— BEGIN Quoted text —

The unaudited interim financial statements should be read in conjunction with the Company’s Form 10-K, which contains the audited financial statements and notes thereto, together with Management’s Discussion and Analysis, for the years ended December 31, 2008 and 2007.  The interim results for the period ended September 30, 2009 are not necessarily indicative of the results for the full fiscal year.

Organization

MyECheck, Inc. (“MEC”) was incorporated in the state of Delaware on October 29, 2004.

Sekoya Holdings, Ltd. (“Sekoya”) was incorporated in Nevada on May 19, 2005, and was in the process of developing an online payment system for use in the Chinese online community. Sekoya never achieved revenues and was a development stage company.  See discussion of reverse acquisition and recapitalization.

Reverse Acquisition and Recapitalization

On March 14, 2008, Sekoya, a then shell corporation, merged with MEC and MEC became the surviving corporation. This transaction was accounted for as a reverse acquisition. Sekoya did not have any operations and majority-voting control was transferred to MEC.  The transaction also requires a recapitalization of MEC. Since MEC acquired a controlling voting interest, it was deemed the accounting acquirer, while Sekoya was deemed the legal acquirer. The historical financial statements of the Company are those of MEC, and of the consolidated entities from the date of Merger and subsequent.

Since the transaction was considered a reverse acquisition and recapitalization, the guidance for purposes of presenting pro-forma financial information is not required.

 
4

 

MyECheck, Inc. And Subsidiary
Notes to Consolidated Financial Statements
September 30, 2009
(Unaudited)

Pursuant to the Merger, Sekoya’s majority stockholder cancelled 125,000,000 shares of common stock and the Company concurrently issues 39,562,501 shares of common stock to MEC.  Upon the closing of the reverse acquisition, MEC stockholders held 60% of the issued and outstanding shares of common stock.

In connection with the reverse acquisition and recapitalization, all share and per share amounts were retroactively restated.

Nature of Operations

The Company provides the following services:

(A) Electronic Check Processing

Provided to merchants who transact business over the internet allowing them to process checks electronically from their customers.

(B) Financial Verification

Provided to merchants to check the status of their customer’s bank account in order to greater provide assurance that the check will clear.

(C) Guarantee Services

Guarantee services provide the merchant with guaranteed payment on any returned items for a fee on all items processed as a means to insure guaranteed payment for products sold or services rendered.

— END Quoted text —

§ **Aim**
Do these statements agree with the MyECheck notes? For each one, answer yes or no and quote the deciding words from the notes. 1. Sekoya was incorporated in Nevada. 2. Sekoya was deemed the accounting acquirer. 3. When the reverse acquisition closed, MEC stockholders held 60% of the issued and outstanding common stock. The records are separate material, unrelated to the MyECheck notes.

— BEGIN Data —

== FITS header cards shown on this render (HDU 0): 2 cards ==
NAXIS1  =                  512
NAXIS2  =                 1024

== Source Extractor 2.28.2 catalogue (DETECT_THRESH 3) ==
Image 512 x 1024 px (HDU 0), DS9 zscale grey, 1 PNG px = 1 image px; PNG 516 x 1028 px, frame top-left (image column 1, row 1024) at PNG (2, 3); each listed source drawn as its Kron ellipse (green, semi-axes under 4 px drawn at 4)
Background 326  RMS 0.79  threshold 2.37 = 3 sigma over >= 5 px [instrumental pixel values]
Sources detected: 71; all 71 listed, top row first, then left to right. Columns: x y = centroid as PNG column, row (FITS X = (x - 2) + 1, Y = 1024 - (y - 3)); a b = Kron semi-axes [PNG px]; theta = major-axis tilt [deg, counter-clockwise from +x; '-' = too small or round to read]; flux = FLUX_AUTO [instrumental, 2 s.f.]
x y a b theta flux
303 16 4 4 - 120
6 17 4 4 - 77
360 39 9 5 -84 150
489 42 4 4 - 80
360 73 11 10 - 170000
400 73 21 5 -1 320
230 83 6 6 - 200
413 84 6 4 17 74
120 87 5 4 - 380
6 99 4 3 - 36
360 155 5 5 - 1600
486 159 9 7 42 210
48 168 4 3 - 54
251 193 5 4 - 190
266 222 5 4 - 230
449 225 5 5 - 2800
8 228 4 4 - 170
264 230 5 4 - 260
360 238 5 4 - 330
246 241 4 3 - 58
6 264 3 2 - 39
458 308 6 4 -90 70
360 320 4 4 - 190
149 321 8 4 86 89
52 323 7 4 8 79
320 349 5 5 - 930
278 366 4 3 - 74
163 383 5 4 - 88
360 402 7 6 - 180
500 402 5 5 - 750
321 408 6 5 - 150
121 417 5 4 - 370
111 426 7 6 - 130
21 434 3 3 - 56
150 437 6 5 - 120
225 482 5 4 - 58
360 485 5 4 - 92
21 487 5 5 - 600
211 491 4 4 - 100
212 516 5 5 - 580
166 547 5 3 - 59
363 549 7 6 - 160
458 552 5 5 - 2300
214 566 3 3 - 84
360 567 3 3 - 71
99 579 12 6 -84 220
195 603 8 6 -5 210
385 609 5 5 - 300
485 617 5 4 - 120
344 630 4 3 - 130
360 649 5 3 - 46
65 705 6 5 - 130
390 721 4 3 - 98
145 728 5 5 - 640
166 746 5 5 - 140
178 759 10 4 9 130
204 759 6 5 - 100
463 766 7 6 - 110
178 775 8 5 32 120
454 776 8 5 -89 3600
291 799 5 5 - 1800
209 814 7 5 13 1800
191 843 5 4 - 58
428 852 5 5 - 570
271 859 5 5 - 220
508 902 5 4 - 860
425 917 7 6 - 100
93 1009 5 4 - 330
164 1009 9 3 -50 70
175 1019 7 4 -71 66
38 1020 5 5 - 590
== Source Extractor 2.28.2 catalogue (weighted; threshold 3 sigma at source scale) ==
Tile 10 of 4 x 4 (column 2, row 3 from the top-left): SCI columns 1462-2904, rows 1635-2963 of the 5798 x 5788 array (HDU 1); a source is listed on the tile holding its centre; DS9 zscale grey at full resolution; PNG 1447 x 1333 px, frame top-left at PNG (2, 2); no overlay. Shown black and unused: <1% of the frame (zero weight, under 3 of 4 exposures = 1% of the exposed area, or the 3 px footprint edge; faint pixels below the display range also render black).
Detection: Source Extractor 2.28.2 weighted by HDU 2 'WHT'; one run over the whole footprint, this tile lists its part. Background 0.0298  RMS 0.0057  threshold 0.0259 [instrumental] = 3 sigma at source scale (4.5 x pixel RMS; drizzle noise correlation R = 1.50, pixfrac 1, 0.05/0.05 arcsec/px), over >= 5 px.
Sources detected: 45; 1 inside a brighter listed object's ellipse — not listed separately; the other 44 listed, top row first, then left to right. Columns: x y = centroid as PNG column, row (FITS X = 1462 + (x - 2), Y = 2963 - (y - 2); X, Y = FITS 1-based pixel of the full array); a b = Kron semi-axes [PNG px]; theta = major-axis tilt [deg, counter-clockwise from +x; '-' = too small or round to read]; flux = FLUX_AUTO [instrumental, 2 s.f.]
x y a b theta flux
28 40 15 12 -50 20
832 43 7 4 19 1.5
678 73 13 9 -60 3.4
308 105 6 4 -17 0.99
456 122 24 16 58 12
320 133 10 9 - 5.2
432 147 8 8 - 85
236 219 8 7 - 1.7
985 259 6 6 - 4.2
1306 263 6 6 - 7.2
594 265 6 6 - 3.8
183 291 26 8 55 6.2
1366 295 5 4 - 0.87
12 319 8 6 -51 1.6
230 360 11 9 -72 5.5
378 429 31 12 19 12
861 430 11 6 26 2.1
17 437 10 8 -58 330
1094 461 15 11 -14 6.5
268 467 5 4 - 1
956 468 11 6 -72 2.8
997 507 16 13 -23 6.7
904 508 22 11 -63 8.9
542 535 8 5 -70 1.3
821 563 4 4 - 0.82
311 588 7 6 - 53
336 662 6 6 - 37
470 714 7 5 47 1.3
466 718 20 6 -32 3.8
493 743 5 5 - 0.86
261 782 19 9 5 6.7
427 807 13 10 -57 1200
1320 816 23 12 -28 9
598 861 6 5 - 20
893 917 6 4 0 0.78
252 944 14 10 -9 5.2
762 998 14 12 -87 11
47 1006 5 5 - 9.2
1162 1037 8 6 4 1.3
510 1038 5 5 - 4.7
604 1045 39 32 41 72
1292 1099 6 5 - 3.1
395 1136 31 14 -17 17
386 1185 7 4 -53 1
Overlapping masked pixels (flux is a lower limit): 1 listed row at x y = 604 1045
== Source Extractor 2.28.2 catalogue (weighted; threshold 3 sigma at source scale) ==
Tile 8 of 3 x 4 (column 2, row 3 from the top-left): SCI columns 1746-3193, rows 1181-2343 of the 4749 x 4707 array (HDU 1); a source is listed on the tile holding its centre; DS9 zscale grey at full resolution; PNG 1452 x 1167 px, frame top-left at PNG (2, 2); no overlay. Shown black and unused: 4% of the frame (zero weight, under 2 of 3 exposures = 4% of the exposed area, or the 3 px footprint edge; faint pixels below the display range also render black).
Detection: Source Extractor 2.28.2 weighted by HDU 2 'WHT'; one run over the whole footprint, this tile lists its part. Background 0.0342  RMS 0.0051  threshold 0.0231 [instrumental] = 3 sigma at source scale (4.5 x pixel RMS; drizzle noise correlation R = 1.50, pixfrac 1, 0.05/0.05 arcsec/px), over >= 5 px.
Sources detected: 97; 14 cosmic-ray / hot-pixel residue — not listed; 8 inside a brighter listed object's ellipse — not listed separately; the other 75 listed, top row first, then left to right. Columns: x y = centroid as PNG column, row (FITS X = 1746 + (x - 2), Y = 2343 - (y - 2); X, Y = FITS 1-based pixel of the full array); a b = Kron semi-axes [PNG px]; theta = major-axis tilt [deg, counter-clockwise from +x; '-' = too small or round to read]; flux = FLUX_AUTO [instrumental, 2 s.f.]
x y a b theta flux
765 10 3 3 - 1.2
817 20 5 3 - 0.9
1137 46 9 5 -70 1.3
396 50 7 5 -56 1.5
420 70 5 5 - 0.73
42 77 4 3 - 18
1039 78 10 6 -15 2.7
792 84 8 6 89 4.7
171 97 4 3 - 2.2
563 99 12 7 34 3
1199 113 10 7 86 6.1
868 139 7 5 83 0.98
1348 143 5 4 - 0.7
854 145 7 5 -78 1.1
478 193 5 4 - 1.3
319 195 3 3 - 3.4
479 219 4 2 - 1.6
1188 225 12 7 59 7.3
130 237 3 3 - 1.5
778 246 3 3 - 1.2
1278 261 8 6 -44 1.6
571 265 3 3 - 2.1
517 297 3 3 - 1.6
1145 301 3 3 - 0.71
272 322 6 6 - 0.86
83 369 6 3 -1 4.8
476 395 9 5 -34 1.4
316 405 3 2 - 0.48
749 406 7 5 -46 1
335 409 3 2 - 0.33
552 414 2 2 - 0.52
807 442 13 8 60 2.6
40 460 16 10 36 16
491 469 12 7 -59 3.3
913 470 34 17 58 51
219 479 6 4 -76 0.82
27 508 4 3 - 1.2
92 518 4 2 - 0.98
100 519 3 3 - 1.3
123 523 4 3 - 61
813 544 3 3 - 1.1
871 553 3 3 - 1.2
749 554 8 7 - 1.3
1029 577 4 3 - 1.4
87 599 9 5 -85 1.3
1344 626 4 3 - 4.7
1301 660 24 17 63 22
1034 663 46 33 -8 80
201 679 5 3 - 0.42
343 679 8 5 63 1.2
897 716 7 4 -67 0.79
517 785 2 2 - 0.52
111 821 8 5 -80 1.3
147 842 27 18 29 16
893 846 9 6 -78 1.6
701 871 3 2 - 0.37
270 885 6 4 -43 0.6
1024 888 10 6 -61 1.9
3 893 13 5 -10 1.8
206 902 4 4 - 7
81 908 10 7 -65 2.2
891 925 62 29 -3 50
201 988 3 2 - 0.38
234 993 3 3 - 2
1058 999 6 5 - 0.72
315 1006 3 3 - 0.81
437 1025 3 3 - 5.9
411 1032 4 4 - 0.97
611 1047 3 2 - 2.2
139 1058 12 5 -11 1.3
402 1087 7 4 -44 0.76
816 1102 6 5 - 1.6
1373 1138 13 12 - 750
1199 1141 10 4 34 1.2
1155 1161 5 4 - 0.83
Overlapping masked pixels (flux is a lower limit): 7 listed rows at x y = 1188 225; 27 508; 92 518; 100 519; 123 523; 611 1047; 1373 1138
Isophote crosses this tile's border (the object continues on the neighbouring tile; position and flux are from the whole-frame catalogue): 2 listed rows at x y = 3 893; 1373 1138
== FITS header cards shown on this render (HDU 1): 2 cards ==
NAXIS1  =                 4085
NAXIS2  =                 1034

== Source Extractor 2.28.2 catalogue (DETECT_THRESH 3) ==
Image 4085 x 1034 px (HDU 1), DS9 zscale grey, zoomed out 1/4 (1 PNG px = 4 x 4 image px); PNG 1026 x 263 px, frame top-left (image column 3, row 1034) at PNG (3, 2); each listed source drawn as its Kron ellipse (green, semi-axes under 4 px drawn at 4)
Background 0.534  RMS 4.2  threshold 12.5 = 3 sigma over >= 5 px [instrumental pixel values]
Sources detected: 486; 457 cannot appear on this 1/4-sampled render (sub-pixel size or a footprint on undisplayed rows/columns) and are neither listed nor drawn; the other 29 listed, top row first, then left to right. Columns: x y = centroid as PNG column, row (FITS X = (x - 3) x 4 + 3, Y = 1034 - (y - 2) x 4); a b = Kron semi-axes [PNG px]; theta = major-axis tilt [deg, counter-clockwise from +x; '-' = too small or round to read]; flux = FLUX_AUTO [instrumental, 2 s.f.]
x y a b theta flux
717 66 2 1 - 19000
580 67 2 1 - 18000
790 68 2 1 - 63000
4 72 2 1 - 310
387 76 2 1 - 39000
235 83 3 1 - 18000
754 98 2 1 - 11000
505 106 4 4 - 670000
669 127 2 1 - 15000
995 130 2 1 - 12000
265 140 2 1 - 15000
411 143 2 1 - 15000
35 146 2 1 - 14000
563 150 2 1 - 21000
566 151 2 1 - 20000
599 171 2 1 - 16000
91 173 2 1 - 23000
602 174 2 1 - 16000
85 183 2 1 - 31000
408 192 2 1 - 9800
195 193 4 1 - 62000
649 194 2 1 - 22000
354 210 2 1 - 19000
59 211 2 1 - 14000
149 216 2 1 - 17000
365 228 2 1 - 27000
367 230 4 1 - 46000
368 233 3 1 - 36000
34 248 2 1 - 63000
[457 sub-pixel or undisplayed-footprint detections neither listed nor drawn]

— END Data —

§ **Result**
1. Yes: "was incorporated in Nevada on May 19, 2005"
2. No: "Sekoya was deemed the legal acquirer"
3. Yes: "MEC stockholders held 60% of the issued and outstanding shares of common stock"